Most of the work is in __call__ (python’s equivalent of operator() in C++), which gets called with the two strings at either end of the range in the query string; either but not both can be the empty string, which indicates an open-ended range. This method returns a xapian.Query object - if the object doesn’t want to handle the range, then this should use operator OP_INVALID. it doesn’t want to handle it; otherwise this query is the range that is matched - typically using OP_VALUE_RANGE, but arbitrary xapian.Query objects are supported.

Rather than re-implement xapian.NumberRangeProcessor, we wrap it to do the serialisation (due to the way python interacts with the API it’s currently not possible to subclass it successfully here).

Range processors are called in the order they’re added, so our custom one gets a chance to look at all ranges, but will only ‘claim’ ranges which use integer numbers within the 500 thousand to 50 million range.

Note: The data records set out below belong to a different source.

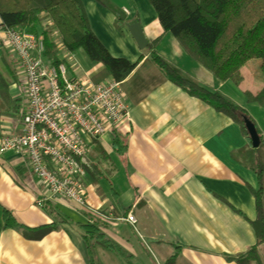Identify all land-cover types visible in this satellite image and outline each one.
I'll use <instances>...</instances> for the list:
<instances>
[{
	"label": "crops",
	"instance_id": "obj_1",
	"mask_svg": "<svg viewBox=\"0 0 264 264\" xmlns=\"http://www.w3.org/2000/svg\"><path fill=\"white\" fill-rule=\"evenodd\" d=\"M80 1L94 36L109 54L130 63L139 61L118 86L128 107L127 120L116 130L125 139L124 152H113L114 131L89 140L87 160L103 177L98 182L100 193L86 179L84 209L66 199H49L23 155L2 154L0 264H166L173 255L172 264H235L225 257L255 245L251 189L257 187L253 173L231 157L246 145L238 126L168 81L145 48L136 47L126 26L120 31L114 27L109 11L93 0ZM110 1L127 23L139 22L148 44L159 38L156 51L181 77L220 92L247 112L243 92L256 93L264 84V76L256 74L259 63L250 60L240 68L243 80L237 86L219 81L172 35L162 33L147 0ZM3 38L0 21V74L4 49L15 76L6 90L8 98L1 102L0 136L14 137L20 134L25 86L18 60ZM74 53L56 54L58 61L77 64L73 76L91 78L101 69L85 55L90 64L81 68ZM2 208L26 228L57 221L56 212L74 222L99 219L105 222L103 239L117 245L123 256L93 243L91 261L84 233L74 224H57L37 241L26 239L15 228L3 227ZM126 214L134 217V225L117 220Z\"/></svg>",
	"mask_w": 264,
	"mask_h": 264
},
{
	"label": "trees",
	"instance_id": "obj_2",
	"mask_svg": "<svg viewBox=\"0 0 264 264\" xmlns=\"http://www.w3.org/2000/svg\"><path fill=\"white\" fill-rule=\"evenodd\" d=\"M112 15L114 27L126 26V16L110 0H93ZM154 9L162 33H168L178 42L183 50L197 63L207 69L219 81H228L239 85L243 80L241 67L250 60L259 61V70L264 74V0H147ZM0 21L3 29L24 30L35 36H41L43 56L58 64L57 50L52 40V31L65 50L74 53L81 50L91 63L102 67L91 77L93 83H100L107 78L116 82L123 81L139 61L130 63L123 58H115L99 42L92 32L80 0H0ZM159 38L146 45L148 59L165 78L186 92L189 96L203 101L216 112L230 118L239 128L246 140V145L231 153V157L242 167L248 169L256 178V189H251L254 200L255 219L250 222L255 235V245L244 253L226 256L227 261L235 264H264V139L258 133L259 145L251 146L242 118L247 117L244 109L220 92L211 91L181 77L159 55L155 45ZM140 59V58H139ZM138 59V60H139ZM1 62L3 73L0 74V106L8 98L7 89L15 80L14 70L2 49ZM9 63V65H8ZM247 102H256L264 108V84L256 93L243 92ZM2 110V109H1ZM258 132V130L256 129ZM256 132V133H257ZM113 152L122 155L125 139L114 133ZM86 170V179L100 193L98 182L102 174L94 165ZM50 212V211H49ZM57 221L26 228L13 221L10 212L2 208L3 227L15 228L22 236L30 240H39L50 231L57 229V224L76 225L84 233L87 250L92 261L93 243L123 256L120 248L103 239L102 228L105 222L99 219L74 222L68 216L56 212ZM92 242V243H91ZM176 255L171 256L166 264H172Z\"/></svg>",
	"mask_w": 264,
	"mask_h": 264
},
{
	"label": "built area",
	"instance_id": "obj_3",
	"mask_svg": "<svg viewBox=\"0 0 264 264\" xmlns=\"http://www.w3.org/2000/svg\"><path fill=\"white\" fill-rule=\"evenodd\" d=\"M3 32L5 45L21 67L26 104L20 134L0 136V156L8 151L23 155L49 199L62 198L87 208L83 188L86 170L91 169L89 140L116 133L127 120L128 107L119 82L108 78L93 83L90 77L73 76L71 70L77 64L67 65L62 59L53 64L43 56L41 36L16 28ZM57 36L52 31L57 53H61L65 48ZM117 220L136 222L131 214Z\"/></svg>",
	"mask_w": 264,
	"mask_h": 264
},
{
	"label": "water",
	"instance_id": "obj_4",
	"mask_svg": "<svg viewBox=\"0 0 264 264\" xmlns=\"http://www.w3.org/2000/svg\"><path fill=\"white\" fill-rule=\"evenodd\" d=\"M126 28L129 34L131 35V37L133 38L135 44L137 45L136 47H138L139 49L146 48V45H148V42L146 41L144 35L142 34V29H141L139 22L132 21L130 23H127ZM241 121H243L245 129L247 131L246 134H248L251 146L253 148H257L260 141H259L258 133H256L257 131H256L254 124L247 117H243Z\"/></svg>",
	"mask_w": 264,
	"mask_h": 264
},
{
	"label": "rangeland",
	"instance_id": "obj_5",
	"mask_svg": "<svg viewBox=\"0 0 264 264\" xmlns=\"http://www.w3.org/2000/svg\"><path fill=\"white\" fill-rule=\"evenodd\" d=\"M74 60H76L81 68L84 69V64H87L89 66L88 60L84 57V54L81 50H78L74 53ZM255 63H259L258 60H253ZM257 75H263L259 70L256 72ZM253 75V74H252ZM241 94V93H240ZM245 104H248L247 107V115L250 116L252 123L254 124L255 128L258 130L257 133L261 136L262 139H264V108L260 107L256 102H245Z\"/></svg>",
	"mask_w": 264,
	"mask_h": 264
}]
</instances>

We can then search for states by population, such as all over 10 million:

$ python2 code/python/search_ranges2.py statesdb 10000000..
1: #007 State of California September 9, 1850
        Population 37,253,956
2: #019 State of Texas December 29, 1845
        Population 25,145,561
3: #027 State of Illinois December 3, 1818
        Population 12,830,632
4: #030 State of Ohio March 1, 1803
        Population 11,536,504
5: #035 State of Florida March 3, 1845
        Population 18,801,310
6: #040 Commonwealth of Pennsylvania December 12, 1787
        Population 12,702,379
7: #041 State of New York July 26, 1788
        Population 19,378,102
INFO:xapian.search:'10000000..'[0:10] = 7 19 27 30 35 40 41

Or all that joined the union in the 1780s and have a population now over 10 million:

$ python2 code/python/search_ranges2.py statesdb 1780..1789 10000000..
1: #040 Commonwealth of Pennsylvania December 12, 1787
        Population 12,702,379
2: #041 State of New York July 26, 1788
        Population 19,378,102
INFO:xapian.search:'1780..1789 10000000..'[0:10] = 40 41

With a little more work, we could support ranges such as ‘..5m’ to mean up to 5 million, or ‘..750k’ for up to 750 thousand.

Similarly, it would be possible to use the same approach to create a custom xapian.RangeProcessor that could restrict to a range of years, and cope with two digit years, as our xapian.DateRangeProcessor did for full dates.

Performance limitations

Without other terms in a query, a xapian.RangeProcessor can cause a value operation to be performed across the whole database, which means loading all the values in a given slot. On a small database, this isn’t a problem, but for a large one it can have performance implications: you may end up with very slow queries.